SD: What kind of house do you live in?

GR: An 1840s, rambling farmhouse. I lived that dream, you see.

SD: Are there any features on this half-finished "painted lady" house that you're particularly proud of?

GR: I wish I had one all put together right now to show you, but I love the way the staircase fits in this house. It's really neat. It goes from the main floor up to a landing. The landing has a molded edge, and it's got railings all around it, then three more steps come up to the second floor. And you've got a railing all the way around the second floor, then you have a narrower staircase, all with banisters as well, that come up to a point. Then there's a pinwheel staircase, so you have four steps that spin up. It's a wonderful staircase, and it's all got turned posts and turned spindles and shaped balusters.

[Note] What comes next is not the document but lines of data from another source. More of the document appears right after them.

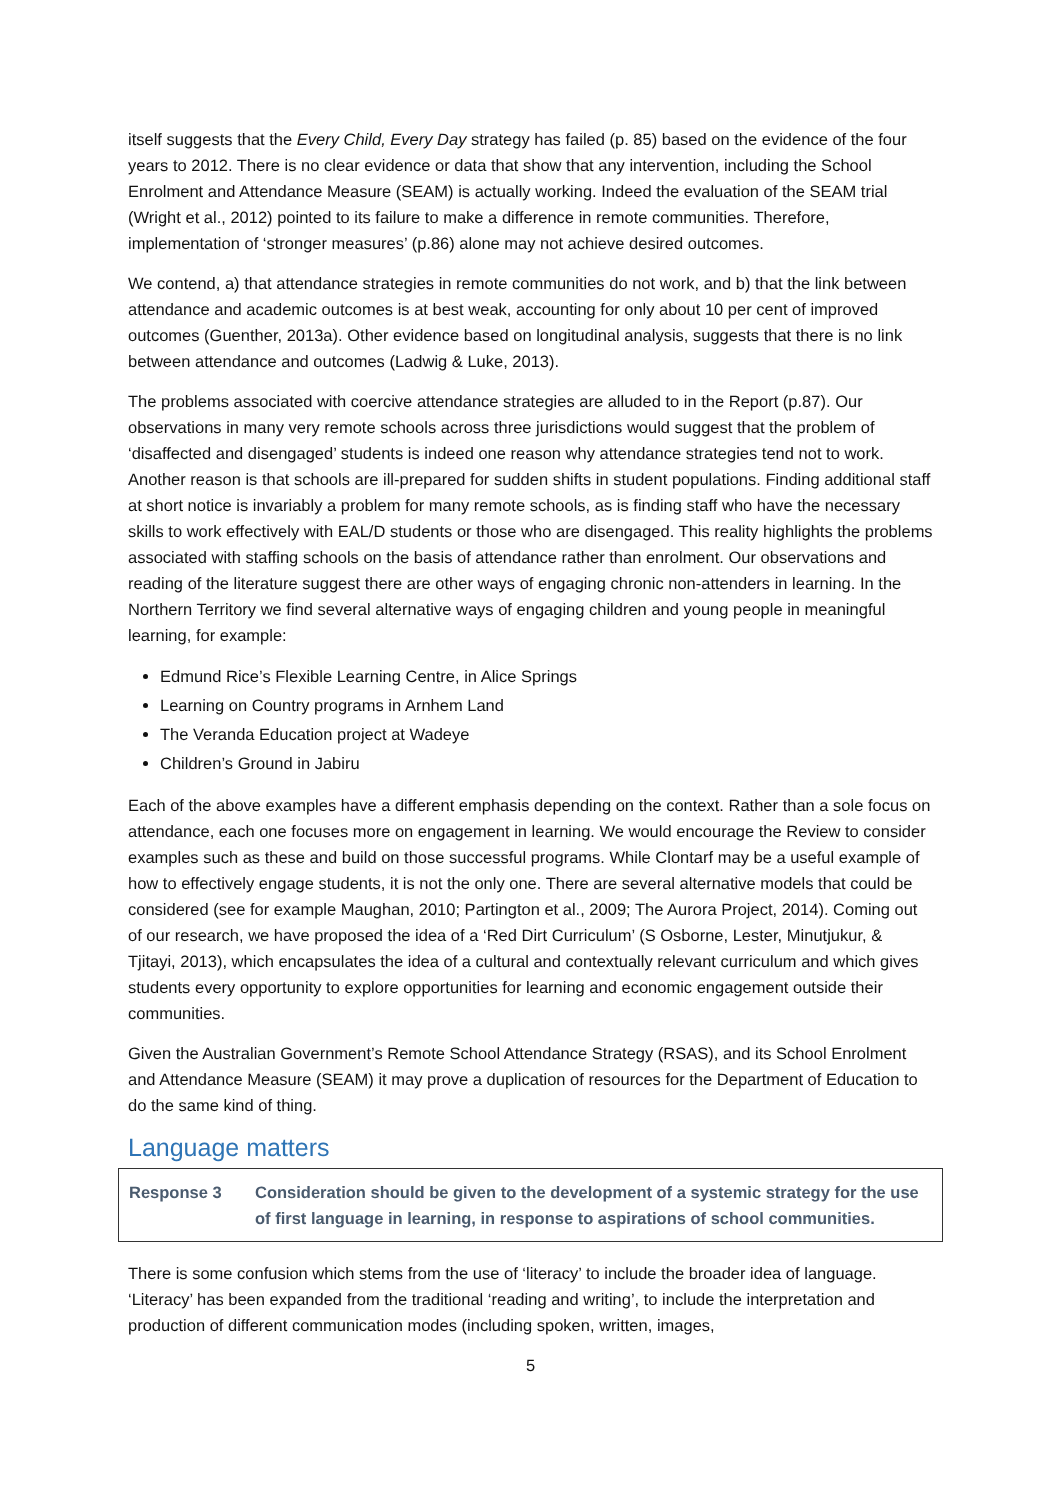itself suggests that the Every Child, Every Day strategy has failed (p. 85) based on the evidence of the four years to 2012. There is no clear evidence or data that show that any intervention, including the School Enrolment and Attendance Measure (SEAM) is actually working. Indeed the evaluation of the SEAM trial (Wright et al., 2012) pointed to its failure to make a difference in remote communities. Therefore, implementation of ‘stronger measures’ (p.86) alone may not achieve desired outcomes.
We contend, a) that attendance strategies in remote communities do not work, and b) that the link between attendance and academic outcomes is at best weak, accounting for only about 10 per cent of improved outcomes (Guenther, 2013a). Other evidence based on longitudinal analysis, suggests that there is no link between attendance and outcomes (Ladwig & Luke, 2013).
The problems associated with coercive attendance strategies are alluded to in the Report (p.87). Our observations in many very remote schools across three jurisdictions would suggest that the problem of ‘disaffected and disengaged’ students is indeed one reason why attendance strategies tend not to work. Another reason is that schools are ill-prepared for sudden shifts in student populations. Finding additional staff at short notice is invariably a problem for many remote schools, as is finding staff who have the necessary skills to work effectively with EAL/D students or those who are disengaged. This reality highlights the problems associated with staffing schools on the basis of attendance rather than enrolment. Our observations and reading of the literature suggest there are other ways of engaging chronic non-attenders in learning. In the Northern Territory we find several alternative ways of engaging children and young people in meaningful learning, for example:
Edmund Rice’s Flexible Learning Centre, in Alice Springs
Learning on Country programs in Arnhem Land
The Veranda Education project at Wadeye
Children’s Ground in Jabiru
Each of the above examples have a different emphasis depending on the context. Rather than a sole focus on attendance, each one focuses more on engagement in learning. We would encourage the Review to consider examples such as these and build on those successful programs. While Clontarf may be a useful example of how to effectively engage students, it is not the only one. There are several alternative models that could be considered (see for example Maughan, 2010; Partington et al., 2009; The Aurora Project, 2014). Coming out of our research, we have proposed the idea of a ‘Red Dirt Curriculum’ (S Osborne, Lester, Minutjukur, & Tjitayi, 2013), which encapsulates the idea of a cultural and contextually relevant curriculum and which gives students every opportunity to explore opportunities for learning and economic engagement outside their communities.
Given the Australian Government’s Remote School Attendance Strategy (RSAS), and its School Enrolment and Attendance Measure (SEAM) it may prove a duplication of resources for the Department of Education to do the same kind of thing.
Language matters
Response 3 Consideration should be given to the development of a systemic strategy for the use of first language in learning, in response to aspirations of school communities.
There is some confusion which stems from the use of ‘literacy’ to include the broader idea of language. ‘Literacy’ has been expanded from the traditional ‘reading and writing’, to include the interpretation and production of different communication modes (including spoken, written, images,
5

SD: I never played with dolls as a kid, so I don't really get the appeal. What is it about these dollhouses that you love?

GR: I think that we as a people are really threatened by all the different ways we find to separate ourselves from each other. So many of our pastimes are plugged into stuff, but there's no organic connection. I think that talking to people and doing stuff together is really important. Finding any opportunity for people to do things with their hands, where they're actually touching the thing they're working on, is important.

I love it when a young mother calls for help on a dollhouse who says, "I'm building this with my 11-year-old daughter." I just love that. Any time you can find a chance to do stuff with your kids, that is a treasure beyond measure. Going out and playing ball with 'em in the summer; building a dollhouse with 'em in the winter. Or any craft project. It teaches kids they can do good things, that they can make things they can be proud of.

What are the things that make kids the most proud now? I won at this video game that I'm playing online with people I've never met. Big deal. But when they build something, and somebody else comes along and says, "That's really neat" - that's awesome.

Sure, I'd love for every house to have a dollhouse in it, but I think on a more global sense, any craft project, any house project will make people better and happier and more at peace with themselves.

SD: So you're not just building dollhouses here.

GR: That's right. We're making the world a better place.